Problem description → Below is a block of records; reproduce all of them exactly and leave out any pictures.

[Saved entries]
::::

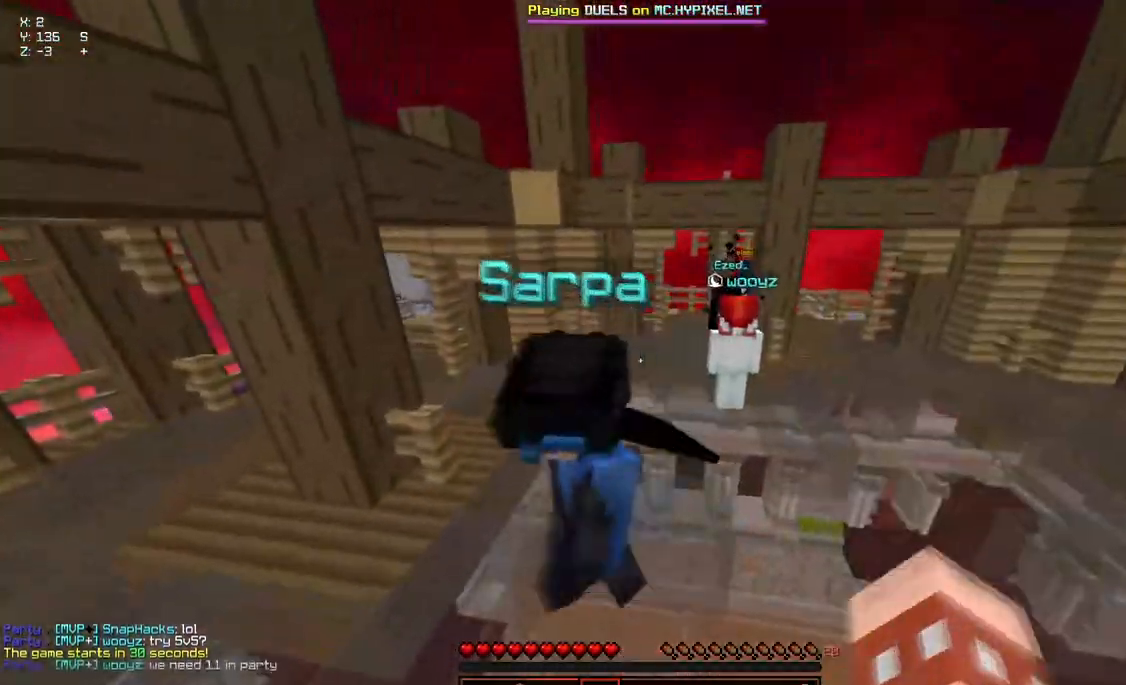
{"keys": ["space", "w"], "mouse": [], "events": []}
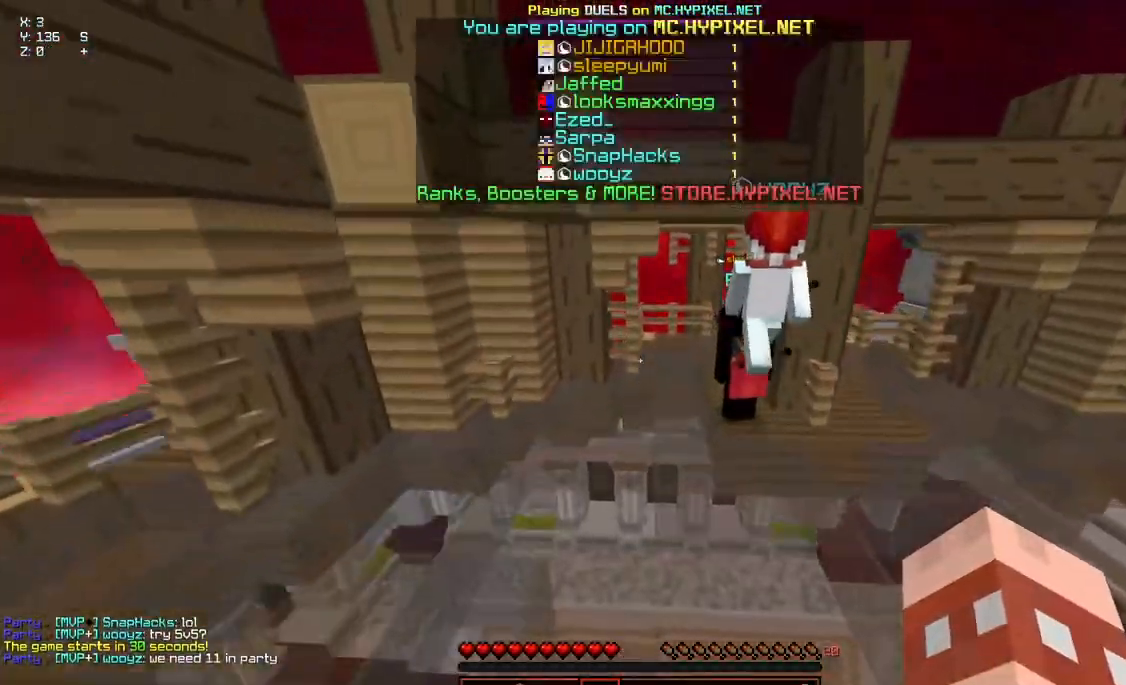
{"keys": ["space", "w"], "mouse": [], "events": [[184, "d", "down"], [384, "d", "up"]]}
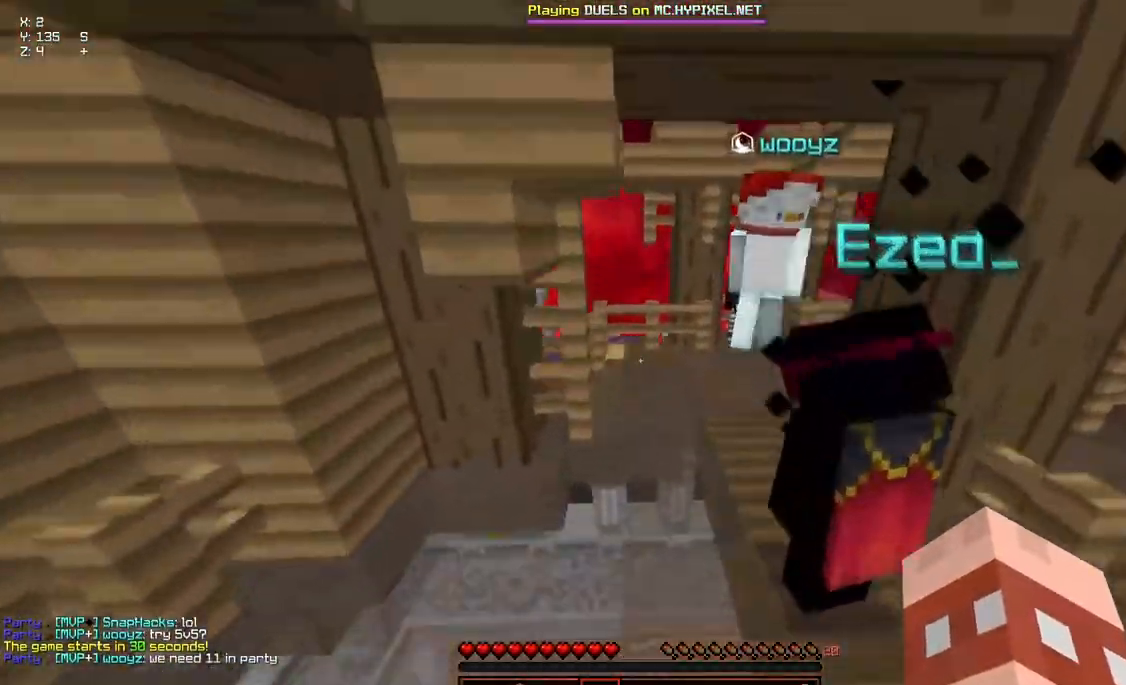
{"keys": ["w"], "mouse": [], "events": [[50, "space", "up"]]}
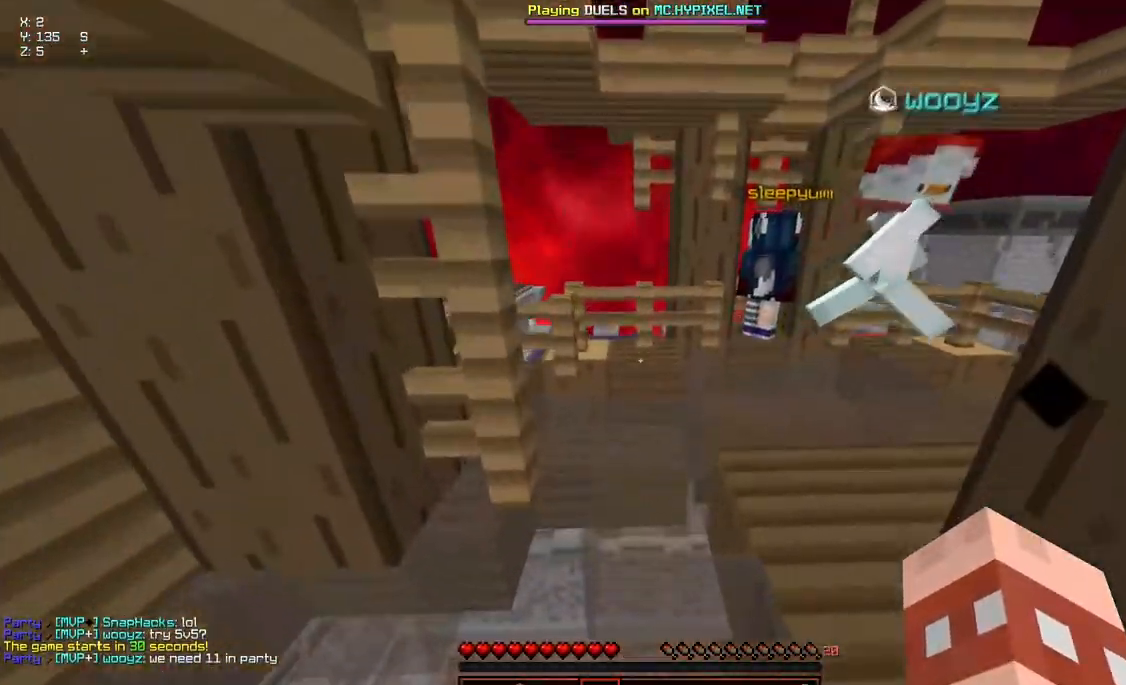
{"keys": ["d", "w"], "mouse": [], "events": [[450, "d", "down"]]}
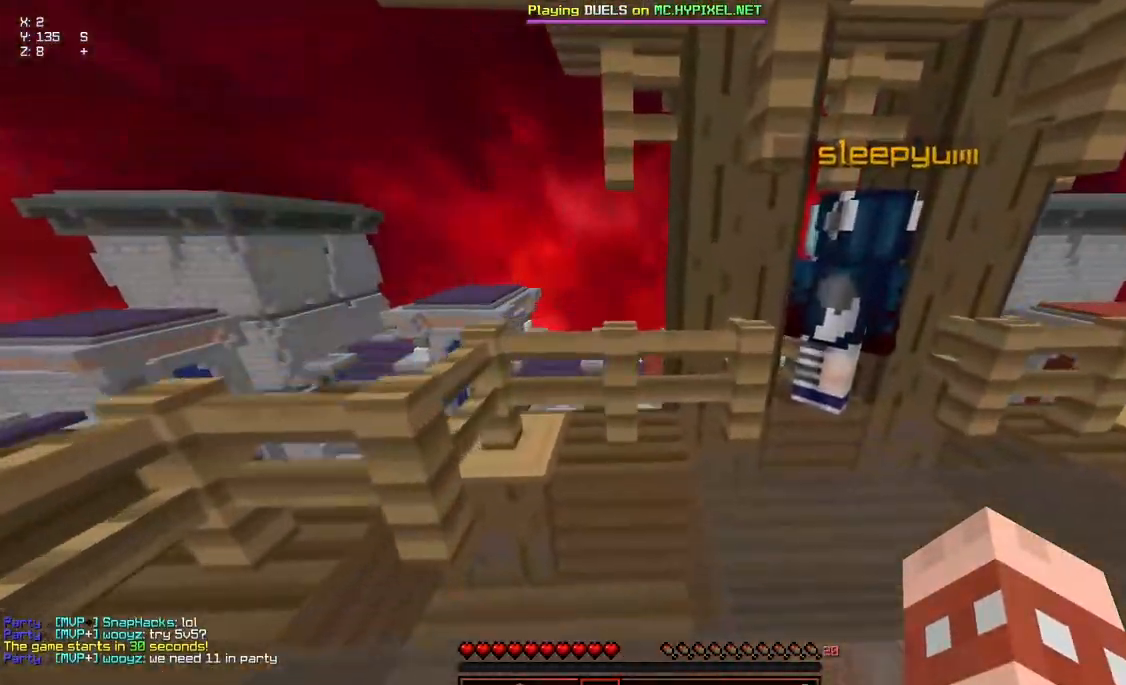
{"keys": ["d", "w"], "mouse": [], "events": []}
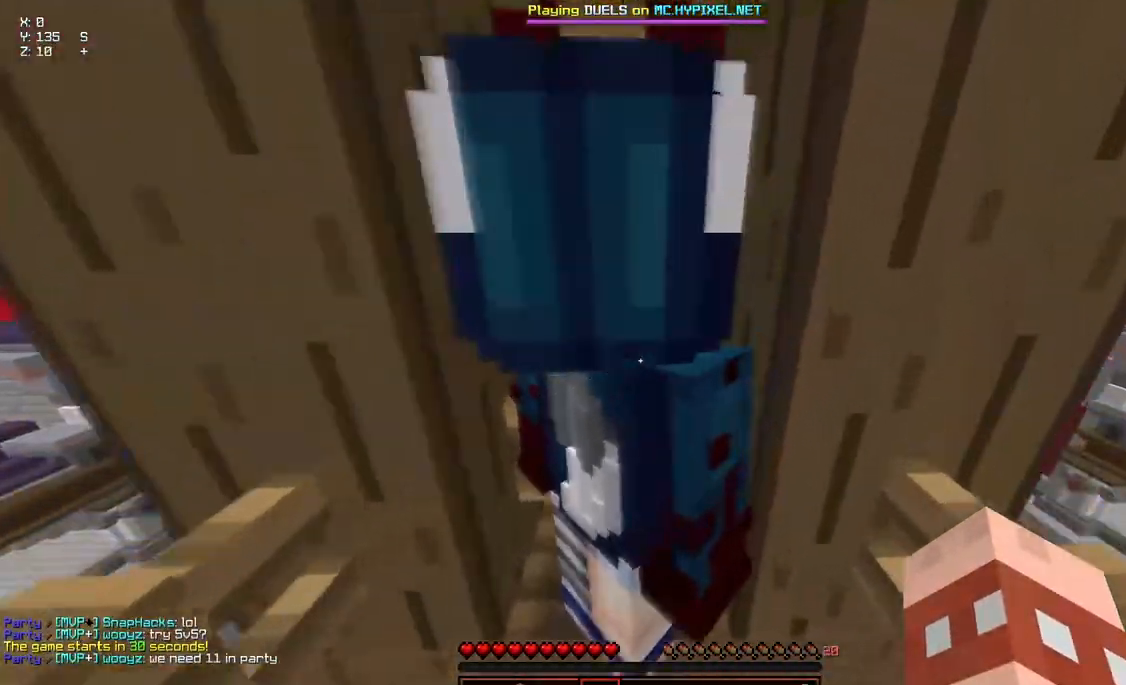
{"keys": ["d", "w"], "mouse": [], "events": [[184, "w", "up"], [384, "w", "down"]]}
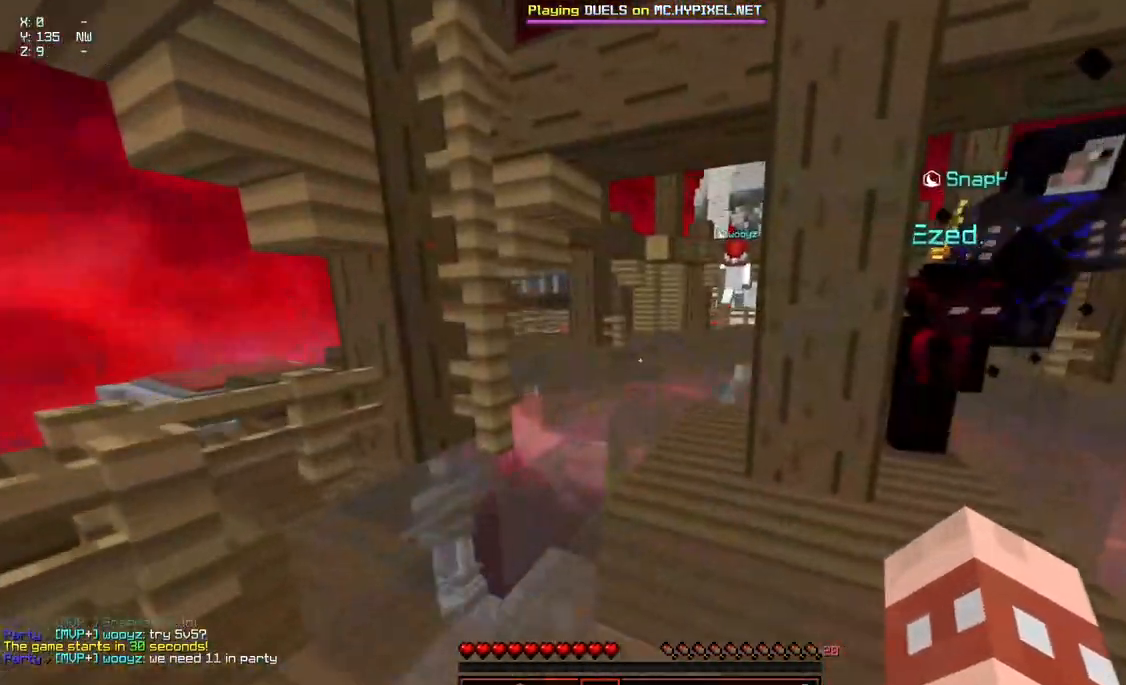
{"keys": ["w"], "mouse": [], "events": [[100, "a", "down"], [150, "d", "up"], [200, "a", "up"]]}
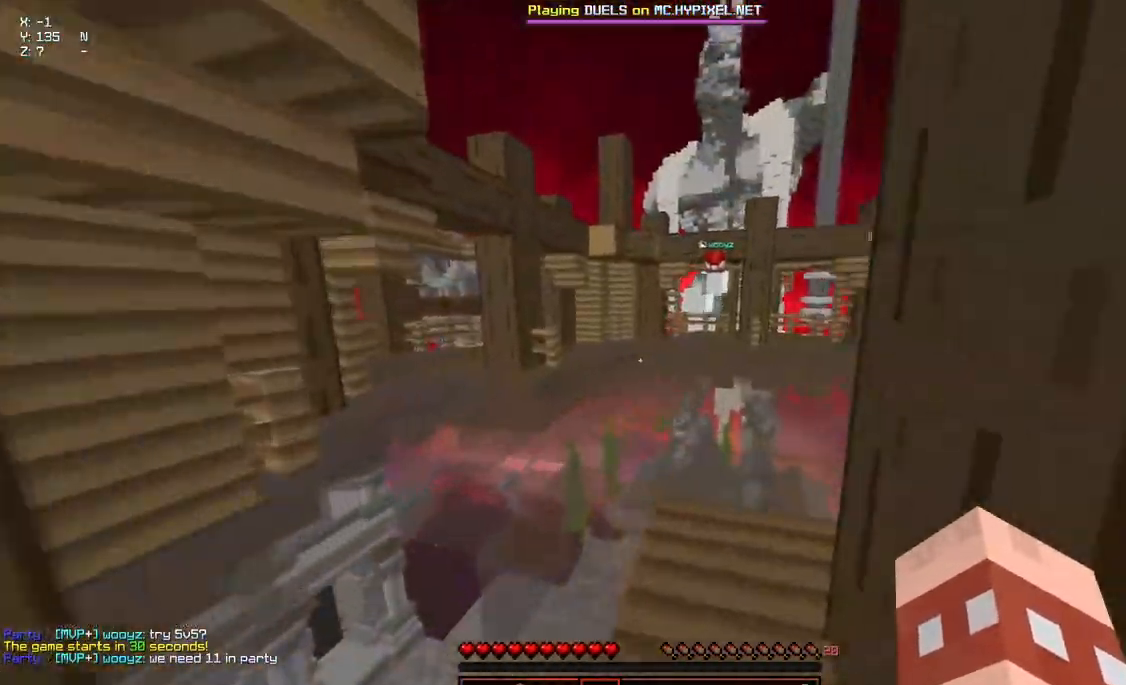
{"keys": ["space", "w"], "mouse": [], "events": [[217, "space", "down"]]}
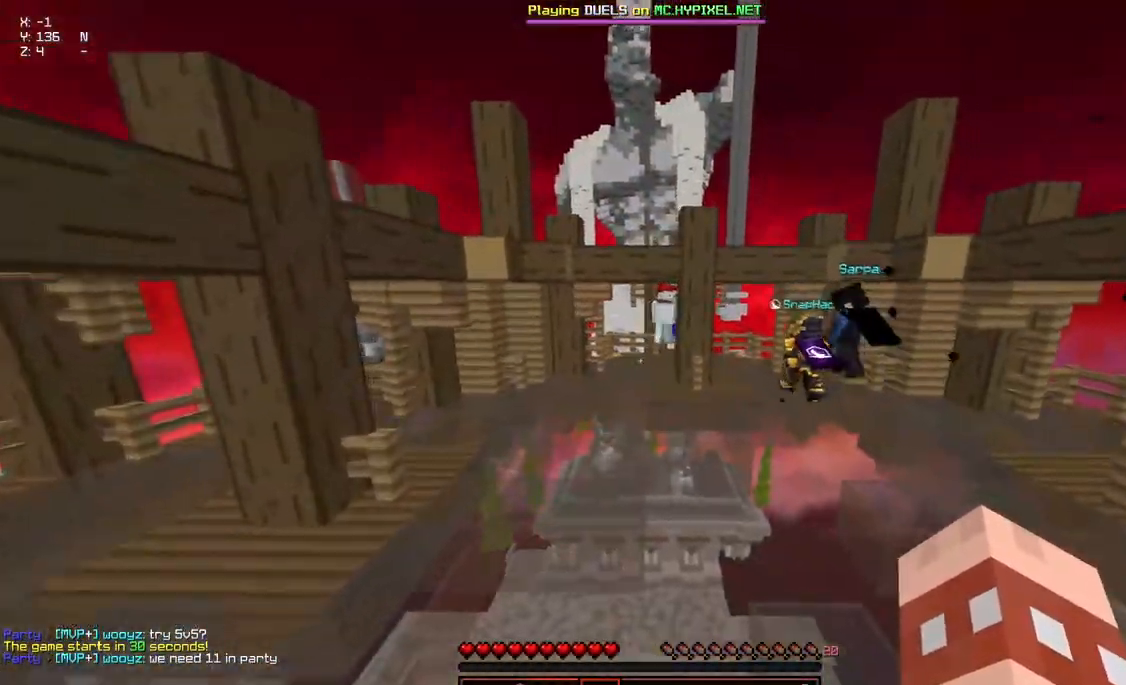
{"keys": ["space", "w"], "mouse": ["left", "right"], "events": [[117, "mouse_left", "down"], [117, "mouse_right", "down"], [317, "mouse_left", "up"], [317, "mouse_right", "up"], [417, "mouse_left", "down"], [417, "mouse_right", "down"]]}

::::

Finished exercise →
{"keys": ["space", "w"], "mouse": [], "events": []}
{"keys": ["space", "w"], "mouse": [], "events": [[184, "d", "down"], [384, "d", "up"]]}
{"keys": ["w"], "mouse": [], "events": [[50, "space", "up"]]}
{"keys": ["d", "w"], "mouse": [], "events": [[450, "d", "down"]]}
{"keys": ["d", "w"], "mouse": [], "events": []}
{"keys": ["d", "w"], "mouse": [], "events": [[184, "w", "up"], [384, "w", "down"]]}
{"keys": ["w"], "mouse": [], "events": [[100, "a", "down"], [150, "d", "up"], [200, "a", "up"]]}
{"keys": ["space", "w"], "mouse": [], "events": [[217, "space", "down"]]}
{"keys": ["space", "w"], "mouse": ["left", "right"], "events": [[117, "mouse_left", "down"], [117, "mouse_right", "down"], [317, "mouse_left", "up"], [317, "mouse_right", "up"], [417, "mouse_left", "down"], [417, "mouse_right", "down"]]}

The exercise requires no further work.